[STORED DATA Boundary: Start]

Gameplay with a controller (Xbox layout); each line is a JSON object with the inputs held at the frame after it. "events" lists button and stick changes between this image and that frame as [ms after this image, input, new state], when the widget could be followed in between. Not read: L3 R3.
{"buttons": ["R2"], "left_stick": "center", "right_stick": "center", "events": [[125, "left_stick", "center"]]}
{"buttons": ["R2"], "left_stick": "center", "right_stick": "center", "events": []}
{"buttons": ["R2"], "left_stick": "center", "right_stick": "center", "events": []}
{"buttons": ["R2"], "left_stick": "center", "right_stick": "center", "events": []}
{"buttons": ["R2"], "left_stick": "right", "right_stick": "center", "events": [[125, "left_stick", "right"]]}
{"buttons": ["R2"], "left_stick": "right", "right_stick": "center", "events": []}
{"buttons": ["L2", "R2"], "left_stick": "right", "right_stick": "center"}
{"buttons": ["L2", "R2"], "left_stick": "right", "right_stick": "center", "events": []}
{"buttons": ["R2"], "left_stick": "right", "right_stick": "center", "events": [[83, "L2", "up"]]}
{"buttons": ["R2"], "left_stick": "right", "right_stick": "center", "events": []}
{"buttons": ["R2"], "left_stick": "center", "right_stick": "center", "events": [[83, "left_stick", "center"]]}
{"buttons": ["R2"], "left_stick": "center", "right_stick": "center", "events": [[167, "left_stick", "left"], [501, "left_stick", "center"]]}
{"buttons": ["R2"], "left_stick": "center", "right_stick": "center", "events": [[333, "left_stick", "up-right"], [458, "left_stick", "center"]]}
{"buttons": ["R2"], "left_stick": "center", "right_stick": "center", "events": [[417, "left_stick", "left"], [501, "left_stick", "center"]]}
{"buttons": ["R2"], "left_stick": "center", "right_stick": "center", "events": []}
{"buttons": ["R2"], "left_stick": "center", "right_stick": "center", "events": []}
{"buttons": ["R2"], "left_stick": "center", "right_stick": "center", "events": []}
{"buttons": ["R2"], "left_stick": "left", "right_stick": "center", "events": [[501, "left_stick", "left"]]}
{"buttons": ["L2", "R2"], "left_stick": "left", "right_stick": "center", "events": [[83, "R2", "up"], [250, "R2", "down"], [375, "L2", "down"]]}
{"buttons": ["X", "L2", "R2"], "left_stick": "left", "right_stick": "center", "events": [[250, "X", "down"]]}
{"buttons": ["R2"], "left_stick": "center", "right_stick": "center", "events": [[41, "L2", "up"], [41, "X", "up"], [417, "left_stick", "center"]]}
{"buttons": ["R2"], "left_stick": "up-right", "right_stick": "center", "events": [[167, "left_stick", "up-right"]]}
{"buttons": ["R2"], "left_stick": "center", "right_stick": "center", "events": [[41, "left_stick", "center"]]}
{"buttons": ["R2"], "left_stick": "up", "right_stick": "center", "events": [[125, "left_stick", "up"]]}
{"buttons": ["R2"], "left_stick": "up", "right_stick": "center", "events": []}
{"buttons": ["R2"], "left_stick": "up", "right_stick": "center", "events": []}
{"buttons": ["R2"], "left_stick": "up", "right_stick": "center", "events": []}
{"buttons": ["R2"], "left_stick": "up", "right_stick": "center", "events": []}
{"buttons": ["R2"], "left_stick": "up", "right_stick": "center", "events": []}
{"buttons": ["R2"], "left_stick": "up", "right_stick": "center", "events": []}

[STORED DATA Boundary: End]

PROBLEM TO WORK ON: Type out the whole of the data again, exactly as shown.

ANSWER SECTION:
Gameplay with a controller (Xbox layout); each line is a JSON object with the inputs held at the frame after it. "events" lists button and stick changes between this image and that frame as [ms after this image, input, new state], when the widget could be followed in between. Not read: L3 R3.
{"buttons": ["R2"], "left_stick": "center", "right_stick": "center", "events": [[125, "left_stick", "center"]]}
{"buttons": ["R2"], "left_stick": "center", "right_stick": "center", "events": []}
{"buttons": ["R2"], "left_stick": "center", "right_stick": "center", "events": []}
{"buttons": ["R2"], "left_stick": "center", "right_stick": "center", "events": []}
{"buttons": ["R2"], "left_stick": "right", "right_stick": "center", "events": [[125, "left_stick", "right"]]}
{"buttons": ["R2"], "left_stick": "right", "right_stick": "center", "events": []}
{"buttons": ["L2", "R2"], "left_stick": "right", "right_stick": "center"}
{"buttons": ["L2", "R2"], "left_stick": "right", "right_stick": "center", "events": []}
{"buttons": ["R2"], "left_stick": "right", "right_stick": "center", "events": [[83, "L2", "up"]]}
{"buttons": ["R2"], "left_stick": "right", "right_stick": "center", "events": []}
{"buttons": ["R2"], "left_stick": "center", "right_stick": "center", "events": [[83, "left_stick", "center"]]}
{"buttons": ["R2"], "left_stick": "center", "right_stick": "center", "events": [[167, "left_stick", "left"], [501, "left_stick", "center"]]}
{"buttons": ["R2"], "left_stick": "center", "right_stick": "center", "events": [[333, "left_stick", "up-right"], [458, "left_stick", "center"]]}
{"buttons": ["R2"], "left_stick": "center", "right_stick": "center", "events": [[417, "left_stick", "left"], [501, "left_stick", "center"]]}
{"buttons": ["R2"], "left_stick": "center", "right_stick": "center", "events": []}
{"buttons": ["R2"], "left_stick": "center", "right_stick": "center", "events": []}
{"buttons": ["R2"], "left_stick": "center", "right_stick": "center", "events": []}
{"buttons": ["R2"], "left_stick": "left", "right_stick": "center", "events": [[501, "left_stick", "left"]]}
{"buttons": ["L2", "R2"], "left_stick": "left", "right_stick": "center", "events": [[83, "R2", "up"], [250, "R2", "down"], [375, "L2", "down"]]}
{"buttons": ["X", "L2", "R2"], "left_stick": "left", "right_stick": "center", "events": [[250, "X", "down"]]}
{"buttons": ["R2"], "left_stick": "center", "right_stick": "center", "events": [[41, "L2", "up"], [41, "X", "up"], [417, "left_stick", "center"]]}
{"buttons": ["R2"], "left_stick": "up-right", "right_stick": "center", "events": [[167, "left_stick", "up-right"]]}
{"buttons": ["R2"], "left_stick": "center", "right_stick": "center", "events": [[41, "left_stick", "center"]]}
{"buttons": ["R2"], "left_stick": "up", "right_stick": "center", "events": [[125, "left_stick", "up"]]}
{"buttons": ["R2"], "left_stick": "up", "right_stick": "center", "events": []}
{"buttons": ["R2"], "left_stick": "up", "right_stick": "center", "events": []}
{"buttons": ["R2"], "left_stick": "up", "right_stick": "center", "events": []}
{"buttons": ["R2"], "left_stick": "up", "right_stick": "center", "events": []}
{"buttons": ["R2"], "left_stick": "up", "right_stick": "center", "events": []}
{"buttons": ["R2"], "left_stick": "up", "right_stick": "center", "events": []}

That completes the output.